Authors: Heldenbrand S, Li C, Cross RP, DePiero KA, Dick TB, Ferguson K, Kim M, Newkirk E, Park JM, Sudaria-Kerr J, Tichy EM, Ueda KR, Weng R, Wisniewski J, Gabardi S

Abstract
BACKGROUND: The cytomegalovirus (CMV) donor-positive/recipient-positive (D+/R+) population is the largest proportion of renal transplant recipients (RTR). Guidelines for prevention of CMV in the intermediate-risk D+/R+ population include prophylaxis with valganciclovir (VGCV) 900 mg/day for 3 months. This study is the first head-to-head analysis, to our knowledge, comparing the efficacy and safety CMV prophylaxis of VGCV 450 vs 900 mg/day for 3 months in D+/R+ RTR.
METHODS: A multicenter, retrospective analysis evaluated 478 adult RTR between January 2008 and October 2011. Study participants received VGCV 450 mg/day (Group 1; n=398) or 900 mg/day (Group 2; n=89)×3 months for CMV prophylaxis. All VGCV was adjusted for renal function. All groups included in this study received study-approved induction and maintenance immunosuppression regimens. The primary endpoint was incidence of CMV disease at 12 months.

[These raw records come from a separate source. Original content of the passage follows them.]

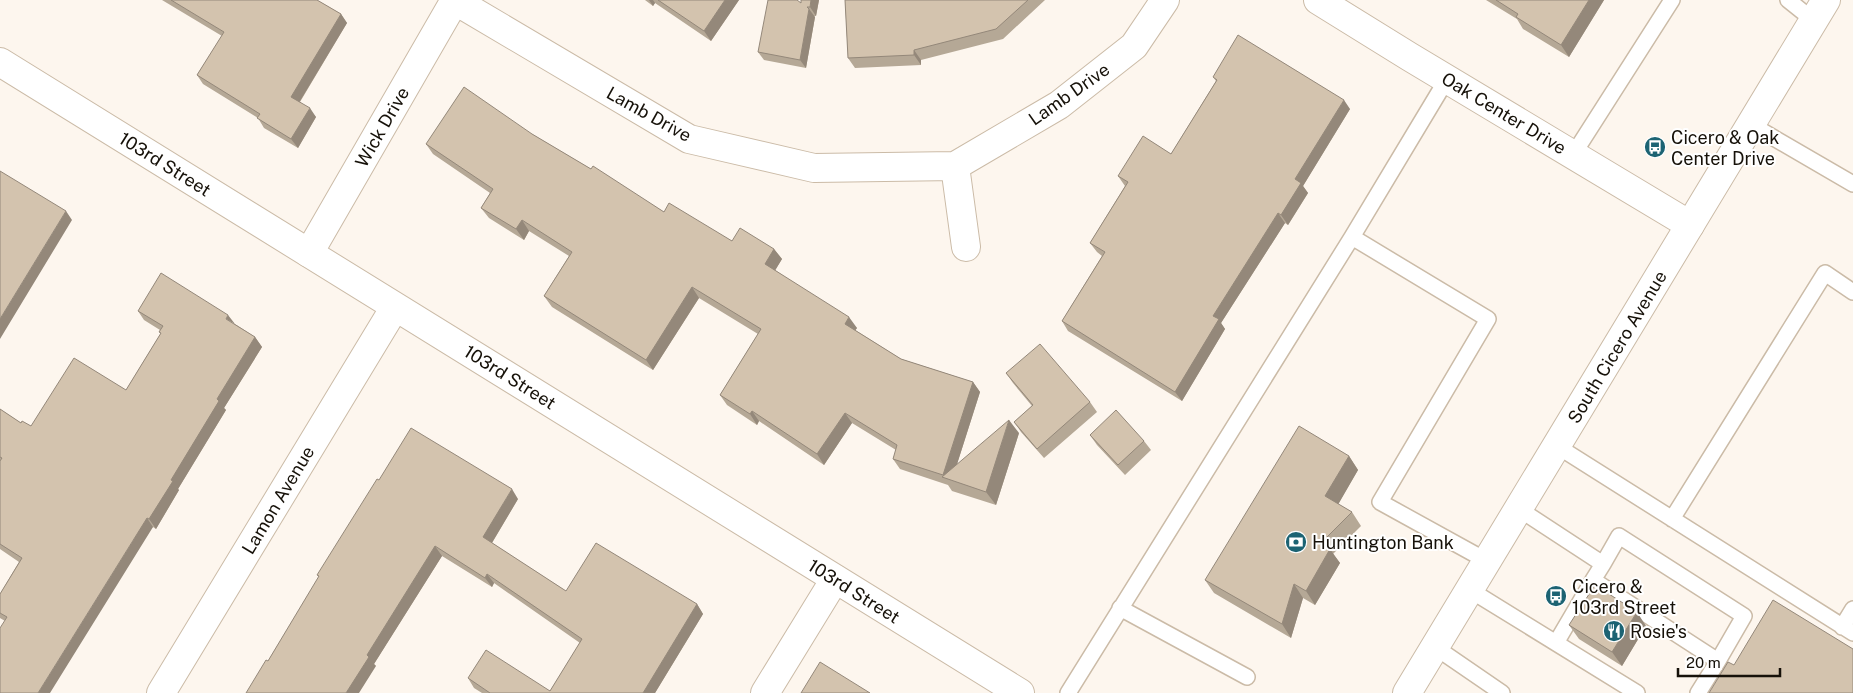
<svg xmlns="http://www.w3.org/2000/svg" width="1853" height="693" font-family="'Public Sans',sans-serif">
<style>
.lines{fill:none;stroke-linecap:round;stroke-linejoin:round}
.lane-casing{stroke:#cbbba7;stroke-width:18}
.street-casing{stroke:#cbbba7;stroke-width:30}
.secondary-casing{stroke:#cbbba7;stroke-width:30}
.primary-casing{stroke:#cbbba7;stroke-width:30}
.lane{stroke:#fff;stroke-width:15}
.street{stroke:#fff;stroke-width:28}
.secondary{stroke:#fff;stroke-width:28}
.primary{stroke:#fff;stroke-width:28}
.wall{fill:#b5a896}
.shaded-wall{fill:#94887a}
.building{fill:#d3c3ae;stroke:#94887a}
.labels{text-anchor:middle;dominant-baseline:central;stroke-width:4;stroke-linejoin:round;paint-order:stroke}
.street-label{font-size:18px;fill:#161109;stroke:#fff}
.poi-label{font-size:18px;fill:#161109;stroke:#fff;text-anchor:start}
</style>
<rect width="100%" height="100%" fill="#fdf6ee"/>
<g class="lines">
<g class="lane-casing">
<path id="lane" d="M1788,0l25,20
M1750,124l103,60
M1573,155l99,-155
M1352,237l136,82 -108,183 107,59
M1557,446l296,187
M1519,509l84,55 -10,16 125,81 -20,32
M1672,519l153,-246 28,19
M1603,564l16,-28 125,80 -26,45
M1470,590l167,103
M1120,608l127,69
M1842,627l11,-18
M1556,643l37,-63
M1435,647l67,46
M1068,693l284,-456 95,-158"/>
</g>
<g class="street-casing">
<path id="street" d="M454,0l235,139 125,29 141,-2 104,-61 75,-59 31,-46
M1318,0l92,57 280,168
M955,166l11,81
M309,253l146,-253
M161,693l234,-386
M765,693l70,-114"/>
</g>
<g class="secondary-casing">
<path id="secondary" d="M0,62l1020,631"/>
</g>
<g class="primary-casing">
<path id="primary" d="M1407,693l419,-693"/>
</g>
<use href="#lane" class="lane"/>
<use href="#street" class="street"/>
<use href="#secondary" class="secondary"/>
<use href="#primary" class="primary"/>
</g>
<path class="wall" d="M162,0h155l24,14 6,9 -47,79 16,15 -18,31 -34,-20 -6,-10 -55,-34 -6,-9 25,-39z
M645,0h94l-28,41 -56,-38 -2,3z
M801,0h18l-3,16h-2l1,1 -9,51 -42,-8 -6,-8 43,-49z
M845,0h200l-42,39 -82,21v5l-66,3 -7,-10z
M1486,0h118l-35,57 -46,-28 -6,-10z
M1213,77l137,32 -47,77 5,7 -20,32 -3,-2 -64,100 4,6 -43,72 -114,-70 -6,-10 40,-65 -5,-4 -7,-9 35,-57 -7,-10 53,-22 45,-73z
M532,134l59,35 73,43 68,29 42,8 8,10 -7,11 82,58 -2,2 46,29 72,23 7,10 -23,72 62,-31 -23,72 -44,-14 -4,-6 -48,-16 -7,-10 3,-9 -44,-27 -28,42 -65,-44 -2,4 -30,-20 -7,-10 38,-61 -59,-36 -46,72 -101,-63 -8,-11 25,-40 -40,-25 -5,9 -35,-22 -8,-10 9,-15 -57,-39 -7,-10z
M138,311l97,13 20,13 7,10 -38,61 2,2 -48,79 1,1 -23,39 -3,-2 -148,94 -5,-3v-24l19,-32 -19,-13v-140l21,14 10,3 95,-36 35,-57 -2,-1 1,-2 -16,-10z
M1006,373l84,29 7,10 -53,46 -23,-26 -7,-10 18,-16 -19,-23z
M1090,435l54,6 7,9 -26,25 -28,-30z
M1349,456l9,14 -20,34 14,8 9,14 -28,28 7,9 -25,42 -12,-7 -12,40 -77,-45 -9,-13z
M518,499l-26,44 74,48 131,13 6,10 -48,79h-173l-8,-5 -6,-10 82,13 30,-48 -86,-60 -2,4 -50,-31 -68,108 2,2 -108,-5 51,-84 -2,-2z
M1569,625l77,1 -24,40 -43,-27z"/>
<path class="shaded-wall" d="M649,0h4l2,3 -2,3z
M725,0h14l-28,41 -7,-10z
M811,0h8l-3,16 -6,-9z
M1589,0h15l-35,57 -8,-12z
M809,9l6,8 -9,51 -6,-8z
M341,14l6,9 -50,83 -6,-9z
M914,50l7,10v5l-7,-10z
M1344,100l6,9 -47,77 5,7 -20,32 -7,-10 14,-36z
M310,108l6,9 -18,31 -7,-9z
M66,211l6,9 -72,119v-20z
M1278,213l7,10 -64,100 4,6 -43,72 -7,-9 38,-76z
M522,220l7,11 -5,9 -8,-11z
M774,249l8,10 -9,15 -8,-10z
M692,287l7,11 -46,72 -7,-10z
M228,315l7,9 -9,-5z
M849,317l8,11 -5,7 -7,-11z
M255,337l7,10 -38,61 2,2 -48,79 1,1 -23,39 -7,-10 68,-120z
M973,382l7,10 -28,88 -7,-2 -2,-3z
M752,411l7,10 -2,4 -7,-11z
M845,413l7,10 -28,42 -7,-11z
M1009,420l10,13 -23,72 -10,-13z
M1349,456l9,14 -23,40 -10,-14z
M512,489l6,10 -28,47 -7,-9z
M147,518l6,9 -103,166h-12z
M435,546l7,10 -68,108 2,2 -17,27h-13l21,-38z
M1330,549l10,14 -25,42 -9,-14z
M487,574l7,9 -2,4 -7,-9z
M1294,584l9,14 -12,40 -9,-14z
M697,604l6,10 -48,79h-12z
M1637,612l9,14 -24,40 -10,-14z"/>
<path class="building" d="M171,0h146l24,14 -50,83 19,11 -19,31 -34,-21 3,-4 -63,-39 27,-43z
M658,0h67l-21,31z
M768,0h29l4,3v-3h10l-1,7h-3l2,2 -9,51 -42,-8z
M845,0h183l-32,29 -82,21v5l-66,3z
M1496,0h93l-28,45 -45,-28 2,-3z
M1238,35l106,65 -49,79 6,4 -20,32 -3,-2 -65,103 6,3 -44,73 -113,-71 43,-69 -15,-9 38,-61 -10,-6 25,-40 28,18 46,-74 -4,-3z
M464,87l68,47 59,35 2,-3 71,46 5,-9 63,38 8,-13 34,21 -9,15 84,53 -4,7 56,35 72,23 -30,93 -50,-16 4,-14 -52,-32 -28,41 -65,-43 -2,3 -30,-19 41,-66 -69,-42 -46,73 -102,-64 28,-44 -50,-32 -6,9 -35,-21 12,-19 -67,-45z
M0,171l66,40 -66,108z
M161,273l67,42 -2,4 29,18 -38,62 2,2 -48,79 2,1 -24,38 -2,-1 -109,175h-38v-65l7,-11 -7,-4v-19l22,-36 -22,-14v-83l2,-3 -2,-1v-48l21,14 1,-2 9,5 43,-68 52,32 35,-57 -2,-1 4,-6 -25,-15z
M1040,344l50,58 -53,47 -23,-27 19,-17 -27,-32z
M1116,410l28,31 -26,24 -28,-30z
M1009,420l-23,72 -44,-15z
M1299,426l50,30 -24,40 27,16 -32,32 10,5 -24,42 -12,-7 -12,40 -77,-44z
M411,428l101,61 -29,48 83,54 30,-48 101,61 -54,89h-153l-22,-15 18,-28 64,41 32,-52 -95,-65 -2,4 -50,-32 -68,109 2,2 -23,36h-100l20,-33 2,1 51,-85 -2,-1 60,-96 2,1z
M1595,585l42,27 -25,40 -43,-27z
M1773,600l80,49v44h-144l19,-31 6,3z
M820,662l50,31h-69z"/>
<defs>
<g id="bus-disc" transform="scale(1.125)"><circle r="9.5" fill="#1c6373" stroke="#fff"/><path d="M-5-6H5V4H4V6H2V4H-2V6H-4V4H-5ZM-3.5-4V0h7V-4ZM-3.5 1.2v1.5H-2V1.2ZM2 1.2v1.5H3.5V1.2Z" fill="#fff"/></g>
<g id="bank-disc" transform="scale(1.125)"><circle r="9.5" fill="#1c6373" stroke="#fff"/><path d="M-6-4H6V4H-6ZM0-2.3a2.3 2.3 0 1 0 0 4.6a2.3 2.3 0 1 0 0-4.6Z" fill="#fff"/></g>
<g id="restaurant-disc" transform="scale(1.125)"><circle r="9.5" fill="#1c6373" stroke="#fff"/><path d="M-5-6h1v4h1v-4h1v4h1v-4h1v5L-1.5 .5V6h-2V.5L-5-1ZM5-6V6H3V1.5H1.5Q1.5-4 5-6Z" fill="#fff"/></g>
</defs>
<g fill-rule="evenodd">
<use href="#bus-disc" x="1655" y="147"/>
<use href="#bank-disc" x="1296" y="542"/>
<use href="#bus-disc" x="1556" y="596"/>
<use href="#restaurant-disc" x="1614" y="631"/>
</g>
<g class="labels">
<g class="street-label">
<text transform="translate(1069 94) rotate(-35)">Lamb Drive</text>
<text transform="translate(1504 113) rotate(31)">Oak Center Drive</text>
<text transform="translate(649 114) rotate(29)">Lamb Drive</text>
<text transform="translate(382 127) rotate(-60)">Wick Drive</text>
<text transform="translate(165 164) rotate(32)">103rd Street</text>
<text transform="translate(1617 347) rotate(-59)">South Cicero Avenue</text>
<text transform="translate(510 377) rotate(32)">103rd Street</text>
<text transform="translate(278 500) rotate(-59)">Lamon Avenue</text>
<text transform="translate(854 591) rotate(32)">103rd Street</text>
</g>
<g class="poi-label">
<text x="1671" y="137">Cicero &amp; Oak<tspan x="1671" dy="21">Center Drive</tspan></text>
<text x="1312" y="542">Huntington Bank</text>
<text x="1572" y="586">Cicero &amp;<tspan x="1572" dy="21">103rd Street</tspan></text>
<text x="1630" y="631">Rosie's</text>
</g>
</g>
<path d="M1678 668v8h102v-8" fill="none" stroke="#161109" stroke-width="2.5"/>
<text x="1686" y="668" font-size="15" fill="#161109" stroke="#ffffff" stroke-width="4" paint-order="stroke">20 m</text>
</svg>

RESULTS: The rates of graft loss, patient survival, T-cell and/or antibody-mediated rejection, hematological adverse events, opportunistic infections, and early VGCV discontinuation were evaluated. Patient demographics were comparable, but had significant differences in ethnicity and donor type between the groups.
CONCLUSION: The occurrence of CMV disease at 12 months was similar between the groups (3.5% vs 3.4%; P=1.000). Log-rank test found no statistically significant difference in the time to development of CMV between the 2 groups (P=.939).